Boland has already seen an evolution in expectations surrounding GenAI. “Of all the audit and board committee meetings I join, there had been a lot of conversations on experimentation,” she said. “And now this year it’s: ‘Where are you getting ROI?’ For CFOs, it’s procurement, talent, and design and product development. These people tend to be outside of finance, but they’re looking to CFOs to determine where to double down on investment more.”

These executives are also forced to rethink when to hire (and how) when the equation has become murkier. “AI should produce productivity, and it’s not an easy one-for-one gain,” one tech CFO said. “It’s a forcing function of getting productivity over time. We’re pacing ourselves and thinking forward on hiring that could or should happen as we invest in AI. It’s a different rhythm than we’re used to, but it’s promising in terms of payback potential.” Another CFO in consumer products added: “We’re not hiring more, but it’s not that we’re not confident about in the future — we expect a good year in 2024. We’ll have a good year with the same investments thanks to AI, especially on increasing efficiency.”

Although AI has been used at many multinationals for several years, GenAI specifically remains in its earliest stages at most of the organizations represented in the discussion, including in the finance function. CFOs said they were leveraging digitally enabled managed services with regard to their account and journal entry processes, as well as scrutinizing data management and workflow automation. Thinking more broadly than just GenAI and finance, CFOs mentioned use cases such as:

  • Significantly reducing call center activities, with opportunities to drive customers to self-service
  • Optimizing HR and personnel functions, including in recruiting
  • Advancing predictive modeling in forecasting and supply chains

“The predictive piece on forecasting is interesting to us,” one CFO said. “We have one that runs in parallel to our existing forecasting; it’s another data point, and the two are surprisingly close. It’s been helpful although not proven in uncertain times. It’ll be interesting to see how it reacts in downcycles.”

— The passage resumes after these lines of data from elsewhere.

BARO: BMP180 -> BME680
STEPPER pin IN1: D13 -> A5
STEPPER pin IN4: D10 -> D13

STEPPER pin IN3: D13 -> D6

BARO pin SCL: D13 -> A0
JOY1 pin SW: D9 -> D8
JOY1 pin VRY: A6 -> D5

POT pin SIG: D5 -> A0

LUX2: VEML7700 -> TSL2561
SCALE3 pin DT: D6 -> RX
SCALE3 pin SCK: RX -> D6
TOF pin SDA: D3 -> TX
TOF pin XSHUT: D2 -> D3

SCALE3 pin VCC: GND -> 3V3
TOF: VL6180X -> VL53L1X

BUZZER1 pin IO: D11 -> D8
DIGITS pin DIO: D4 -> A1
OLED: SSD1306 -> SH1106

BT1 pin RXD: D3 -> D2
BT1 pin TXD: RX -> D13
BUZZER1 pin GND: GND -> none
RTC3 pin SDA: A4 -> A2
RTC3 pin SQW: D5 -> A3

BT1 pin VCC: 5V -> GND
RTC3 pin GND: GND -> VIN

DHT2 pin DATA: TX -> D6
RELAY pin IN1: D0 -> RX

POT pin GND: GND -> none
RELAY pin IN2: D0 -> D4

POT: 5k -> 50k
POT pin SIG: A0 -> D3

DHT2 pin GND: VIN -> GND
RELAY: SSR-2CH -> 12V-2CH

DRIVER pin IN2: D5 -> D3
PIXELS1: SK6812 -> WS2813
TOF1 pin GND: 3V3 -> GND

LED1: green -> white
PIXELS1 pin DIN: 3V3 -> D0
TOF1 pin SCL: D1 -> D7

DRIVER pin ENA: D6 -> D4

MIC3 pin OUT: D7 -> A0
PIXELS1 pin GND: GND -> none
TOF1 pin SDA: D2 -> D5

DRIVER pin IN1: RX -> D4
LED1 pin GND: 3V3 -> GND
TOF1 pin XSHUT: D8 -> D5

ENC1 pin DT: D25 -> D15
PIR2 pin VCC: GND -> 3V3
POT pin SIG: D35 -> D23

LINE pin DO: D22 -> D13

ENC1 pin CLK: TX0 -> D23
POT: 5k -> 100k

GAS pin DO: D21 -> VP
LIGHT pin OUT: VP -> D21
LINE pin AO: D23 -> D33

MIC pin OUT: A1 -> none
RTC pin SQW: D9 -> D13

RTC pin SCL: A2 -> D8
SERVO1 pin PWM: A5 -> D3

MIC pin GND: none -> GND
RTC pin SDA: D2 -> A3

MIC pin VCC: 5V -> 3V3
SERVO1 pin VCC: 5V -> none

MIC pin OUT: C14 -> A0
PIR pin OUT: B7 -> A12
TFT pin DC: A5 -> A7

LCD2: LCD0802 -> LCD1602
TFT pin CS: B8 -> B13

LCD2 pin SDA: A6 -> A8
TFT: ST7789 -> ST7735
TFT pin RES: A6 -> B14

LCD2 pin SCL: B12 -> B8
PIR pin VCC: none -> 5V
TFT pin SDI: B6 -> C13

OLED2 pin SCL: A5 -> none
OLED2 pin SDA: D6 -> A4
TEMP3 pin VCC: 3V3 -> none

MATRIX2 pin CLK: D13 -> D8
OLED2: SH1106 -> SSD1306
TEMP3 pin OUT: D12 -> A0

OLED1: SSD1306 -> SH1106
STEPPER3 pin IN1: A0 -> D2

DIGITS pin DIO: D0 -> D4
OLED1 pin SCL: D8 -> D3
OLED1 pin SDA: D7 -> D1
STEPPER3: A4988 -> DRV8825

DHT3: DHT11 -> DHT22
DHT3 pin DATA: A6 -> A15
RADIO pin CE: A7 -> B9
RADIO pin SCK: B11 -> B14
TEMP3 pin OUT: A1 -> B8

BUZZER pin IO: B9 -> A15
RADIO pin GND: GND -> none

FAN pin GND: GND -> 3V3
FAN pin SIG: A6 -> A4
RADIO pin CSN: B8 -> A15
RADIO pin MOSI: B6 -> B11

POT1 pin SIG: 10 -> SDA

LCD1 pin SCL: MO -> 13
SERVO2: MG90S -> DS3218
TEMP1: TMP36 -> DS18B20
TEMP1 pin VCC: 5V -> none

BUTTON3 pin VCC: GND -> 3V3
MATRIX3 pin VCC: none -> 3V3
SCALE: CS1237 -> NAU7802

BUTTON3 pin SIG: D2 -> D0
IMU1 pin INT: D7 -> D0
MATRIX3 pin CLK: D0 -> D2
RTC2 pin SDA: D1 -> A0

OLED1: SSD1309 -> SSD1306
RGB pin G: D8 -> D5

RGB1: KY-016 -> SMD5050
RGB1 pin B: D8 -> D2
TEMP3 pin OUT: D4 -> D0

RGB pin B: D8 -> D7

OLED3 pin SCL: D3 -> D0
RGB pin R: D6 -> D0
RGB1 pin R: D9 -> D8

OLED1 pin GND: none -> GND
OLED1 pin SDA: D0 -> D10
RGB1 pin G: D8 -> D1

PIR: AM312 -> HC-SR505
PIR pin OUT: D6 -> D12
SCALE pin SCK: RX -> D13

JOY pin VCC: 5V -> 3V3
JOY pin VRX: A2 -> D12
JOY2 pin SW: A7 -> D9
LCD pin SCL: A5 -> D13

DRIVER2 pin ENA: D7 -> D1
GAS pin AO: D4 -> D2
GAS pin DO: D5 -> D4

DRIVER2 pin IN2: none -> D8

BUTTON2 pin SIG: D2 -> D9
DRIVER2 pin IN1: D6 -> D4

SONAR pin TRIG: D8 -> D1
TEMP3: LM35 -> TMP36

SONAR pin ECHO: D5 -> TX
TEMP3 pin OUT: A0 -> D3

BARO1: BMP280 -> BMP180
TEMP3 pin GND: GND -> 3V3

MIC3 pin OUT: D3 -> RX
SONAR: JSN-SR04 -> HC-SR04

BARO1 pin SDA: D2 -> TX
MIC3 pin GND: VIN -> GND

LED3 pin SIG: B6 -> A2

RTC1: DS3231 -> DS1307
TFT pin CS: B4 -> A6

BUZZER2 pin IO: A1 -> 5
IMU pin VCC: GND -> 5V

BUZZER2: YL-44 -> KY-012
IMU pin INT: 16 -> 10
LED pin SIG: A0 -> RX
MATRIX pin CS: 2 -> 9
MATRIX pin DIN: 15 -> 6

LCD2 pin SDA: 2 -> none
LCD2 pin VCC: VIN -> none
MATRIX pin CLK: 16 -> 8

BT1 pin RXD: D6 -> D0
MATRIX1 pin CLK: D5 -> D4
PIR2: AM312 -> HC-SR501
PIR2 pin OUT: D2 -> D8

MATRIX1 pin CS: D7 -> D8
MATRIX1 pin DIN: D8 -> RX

Many also said they were updating their infrastructure to layer on GenAI capabilities, by moving toward common ERP and data platforms and better enabling use of the cloud. And with regard to regulation, the Biden administration issued an ambitious executive order that Trump has said he would rescind. However, Hallmark noted that two universal truths in Washington apply to any president on AI: it’s an opportunity for the US to solidify its global leadership role, yet the risks are ever-present and must be mitigated — such as worker displacement, deepfakes and biased algorithms. In the case of a Trump victory, “It may not be an effort to stop the regulations but rather rebrand them,” Hallmark said.


Many CFOs in our group said they were selectively slowing down some hiring and investments — not necessarily a reflection of a softening economy, but more in response to today’s complex economic, policy and geopolitical environment, in which inflation is moderating but cost fatigue persists. On top of their agendas: potentially new directions in tax and regulatory policy after November’s presidential election, as well as building out their technology capabilities to capitalize on still-nascent use cases for GenAI.